As far as the eurozone is concerned, Russell believes what is required to resolve the issue is a fiscal union with some form of debt sharing (eg a euro-bond), a much larger bail-out fund to stop Spanish and Italian bond yields rising, a region-wide bank supervisor and a deposit guarantee scheme, and more aggressive easing from the ECB to head off deflation. However Europe only implements significant policy shifts in crisis conditions. This means it will probably take at least one more crisis, Russell suggests, before a necessary policy response is forthcoming.

For the third year in a row talk of a double dip has swept the US. However given a slow recovery in housing, negative real interest rates and extensive spare capacity in the economy, Russell believes the odds of another US recession are low. Aside from recent weak data, next year's assumed fiscal tightening in the US makes it more likely the Fed will act in one way or another.

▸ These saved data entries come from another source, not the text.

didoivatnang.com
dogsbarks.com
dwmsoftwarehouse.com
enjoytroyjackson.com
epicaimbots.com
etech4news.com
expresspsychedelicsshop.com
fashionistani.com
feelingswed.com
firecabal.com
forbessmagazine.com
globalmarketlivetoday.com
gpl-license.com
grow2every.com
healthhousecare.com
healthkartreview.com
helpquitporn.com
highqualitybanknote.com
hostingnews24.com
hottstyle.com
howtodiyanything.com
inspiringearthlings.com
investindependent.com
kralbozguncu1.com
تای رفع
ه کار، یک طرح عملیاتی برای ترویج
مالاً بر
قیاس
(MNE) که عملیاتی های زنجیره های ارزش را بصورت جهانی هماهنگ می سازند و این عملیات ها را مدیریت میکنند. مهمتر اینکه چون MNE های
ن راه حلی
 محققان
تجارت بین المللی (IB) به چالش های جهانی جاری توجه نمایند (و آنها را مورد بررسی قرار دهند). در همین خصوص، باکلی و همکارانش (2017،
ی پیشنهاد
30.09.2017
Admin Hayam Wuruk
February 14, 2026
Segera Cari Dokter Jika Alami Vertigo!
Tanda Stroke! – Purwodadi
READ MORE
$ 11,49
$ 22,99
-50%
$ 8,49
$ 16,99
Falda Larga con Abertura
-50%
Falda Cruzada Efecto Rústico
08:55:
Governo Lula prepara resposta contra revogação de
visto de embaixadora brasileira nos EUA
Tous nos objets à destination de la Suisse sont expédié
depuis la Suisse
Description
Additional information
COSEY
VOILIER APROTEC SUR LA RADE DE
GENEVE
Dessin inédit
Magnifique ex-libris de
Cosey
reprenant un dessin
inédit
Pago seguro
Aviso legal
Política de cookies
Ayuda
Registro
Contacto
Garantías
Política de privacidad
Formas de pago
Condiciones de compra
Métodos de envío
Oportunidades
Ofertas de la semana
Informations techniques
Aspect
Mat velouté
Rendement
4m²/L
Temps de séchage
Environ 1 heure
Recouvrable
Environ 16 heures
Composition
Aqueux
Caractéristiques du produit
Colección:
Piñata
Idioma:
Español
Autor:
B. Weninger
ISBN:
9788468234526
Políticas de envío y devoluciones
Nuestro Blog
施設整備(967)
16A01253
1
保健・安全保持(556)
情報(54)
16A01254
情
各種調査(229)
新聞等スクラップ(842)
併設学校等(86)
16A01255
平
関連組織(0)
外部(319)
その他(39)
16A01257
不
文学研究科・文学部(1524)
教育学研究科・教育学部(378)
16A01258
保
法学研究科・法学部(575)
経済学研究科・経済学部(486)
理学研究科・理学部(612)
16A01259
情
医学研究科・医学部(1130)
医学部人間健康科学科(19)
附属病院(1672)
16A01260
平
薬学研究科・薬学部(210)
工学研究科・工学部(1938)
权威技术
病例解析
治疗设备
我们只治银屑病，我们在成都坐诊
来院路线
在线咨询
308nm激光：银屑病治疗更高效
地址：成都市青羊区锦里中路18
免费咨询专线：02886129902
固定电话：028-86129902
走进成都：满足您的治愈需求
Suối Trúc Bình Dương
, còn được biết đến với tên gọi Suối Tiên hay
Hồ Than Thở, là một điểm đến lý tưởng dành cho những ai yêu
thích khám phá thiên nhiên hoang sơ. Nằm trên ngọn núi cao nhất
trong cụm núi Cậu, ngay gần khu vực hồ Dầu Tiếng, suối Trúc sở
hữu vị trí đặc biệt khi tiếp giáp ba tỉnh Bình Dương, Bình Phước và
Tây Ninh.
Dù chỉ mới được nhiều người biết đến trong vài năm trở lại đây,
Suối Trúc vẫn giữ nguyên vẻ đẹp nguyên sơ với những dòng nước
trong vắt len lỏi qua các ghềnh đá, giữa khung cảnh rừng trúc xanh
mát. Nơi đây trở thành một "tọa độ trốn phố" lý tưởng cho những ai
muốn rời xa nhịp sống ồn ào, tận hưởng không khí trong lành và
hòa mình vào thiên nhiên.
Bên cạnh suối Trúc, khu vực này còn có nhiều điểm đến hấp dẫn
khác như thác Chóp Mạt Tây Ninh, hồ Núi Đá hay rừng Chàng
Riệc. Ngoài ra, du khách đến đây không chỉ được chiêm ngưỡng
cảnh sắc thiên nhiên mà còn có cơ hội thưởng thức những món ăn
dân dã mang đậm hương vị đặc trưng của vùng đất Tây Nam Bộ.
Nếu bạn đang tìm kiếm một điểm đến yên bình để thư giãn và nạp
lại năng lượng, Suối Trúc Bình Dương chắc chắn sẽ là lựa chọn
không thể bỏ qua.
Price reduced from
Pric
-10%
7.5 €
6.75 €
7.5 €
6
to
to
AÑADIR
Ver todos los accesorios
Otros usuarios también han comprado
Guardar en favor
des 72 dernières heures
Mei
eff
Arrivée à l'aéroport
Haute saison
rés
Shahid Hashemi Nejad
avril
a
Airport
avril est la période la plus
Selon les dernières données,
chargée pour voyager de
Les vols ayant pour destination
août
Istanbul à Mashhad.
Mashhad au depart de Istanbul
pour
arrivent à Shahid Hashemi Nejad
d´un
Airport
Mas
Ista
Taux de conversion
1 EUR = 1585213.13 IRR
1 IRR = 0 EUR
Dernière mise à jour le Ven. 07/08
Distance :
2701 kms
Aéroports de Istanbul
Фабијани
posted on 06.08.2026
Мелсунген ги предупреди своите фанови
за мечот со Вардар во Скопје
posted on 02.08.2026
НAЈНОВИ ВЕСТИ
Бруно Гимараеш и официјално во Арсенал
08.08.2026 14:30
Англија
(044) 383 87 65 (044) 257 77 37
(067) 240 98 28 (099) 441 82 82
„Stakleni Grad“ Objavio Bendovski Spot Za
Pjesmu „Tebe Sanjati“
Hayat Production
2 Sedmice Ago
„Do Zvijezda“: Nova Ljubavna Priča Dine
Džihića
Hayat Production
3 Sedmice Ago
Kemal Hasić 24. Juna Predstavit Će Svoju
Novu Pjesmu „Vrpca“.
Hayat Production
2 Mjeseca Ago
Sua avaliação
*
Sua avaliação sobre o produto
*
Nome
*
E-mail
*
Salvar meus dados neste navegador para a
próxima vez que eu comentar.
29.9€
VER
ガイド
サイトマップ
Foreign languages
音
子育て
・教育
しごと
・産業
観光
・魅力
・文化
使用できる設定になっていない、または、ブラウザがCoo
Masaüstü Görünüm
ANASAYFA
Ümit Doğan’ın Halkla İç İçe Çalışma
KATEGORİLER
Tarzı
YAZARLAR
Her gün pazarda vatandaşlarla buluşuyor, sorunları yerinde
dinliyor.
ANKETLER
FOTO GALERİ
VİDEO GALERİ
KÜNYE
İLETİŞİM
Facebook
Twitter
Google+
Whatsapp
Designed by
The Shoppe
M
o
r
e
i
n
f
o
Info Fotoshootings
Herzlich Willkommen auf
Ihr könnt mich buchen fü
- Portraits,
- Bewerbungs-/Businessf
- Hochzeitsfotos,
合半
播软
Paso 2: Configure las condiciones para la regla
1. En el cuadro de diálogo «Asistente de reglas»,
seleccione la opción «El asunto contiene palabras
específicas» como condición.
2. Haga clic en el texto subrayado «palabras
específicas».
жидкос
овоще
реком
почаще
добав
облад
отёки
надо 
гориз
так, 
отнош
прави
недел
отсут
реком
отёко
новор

With Beijing's social housing program offsetting the forced weakness in private sector property development, Russell does not believe the Chinese economy is collapsing but simply slowing. Like everyone else, Russell expects more expansionary monetary and fiscal measures from Beijing in the second half and thus while there is probably downside risk to the analysts' 8.1% 2012 growth forecast, a drop below 7.5% is not anticipated.

Australia's 4.3% GDP growth rate for the March quarter left the pessimists confounded but as Russell notes the breakdown showed the two-speed economy becoming even more entrenched. With substantial fiscal tightening planned for FY13 (return to surplus) there is downside risk to growth.

The RBA has lowered its cash rate by 125bps to 3.5% since November and interest rate markets are pricing in up to 100bps more of cuts over the next twelve months. Russell also sees further cuts, but only one or two more moves of 25bps.

Russell believes sovereign bonds to be extremely expensive, with the US ten-year at 1.5% and Australian equivalent below 3%. Russell also believes the Aussie dollar to be overvalued.

The good news is, however, that underlying the market volatility is a story about improving share market valuations and worsening government bond values, Russell suggests. These values will drive investment returns.

“This means that investors with a longer time horizon should resist the urge to get bearish”.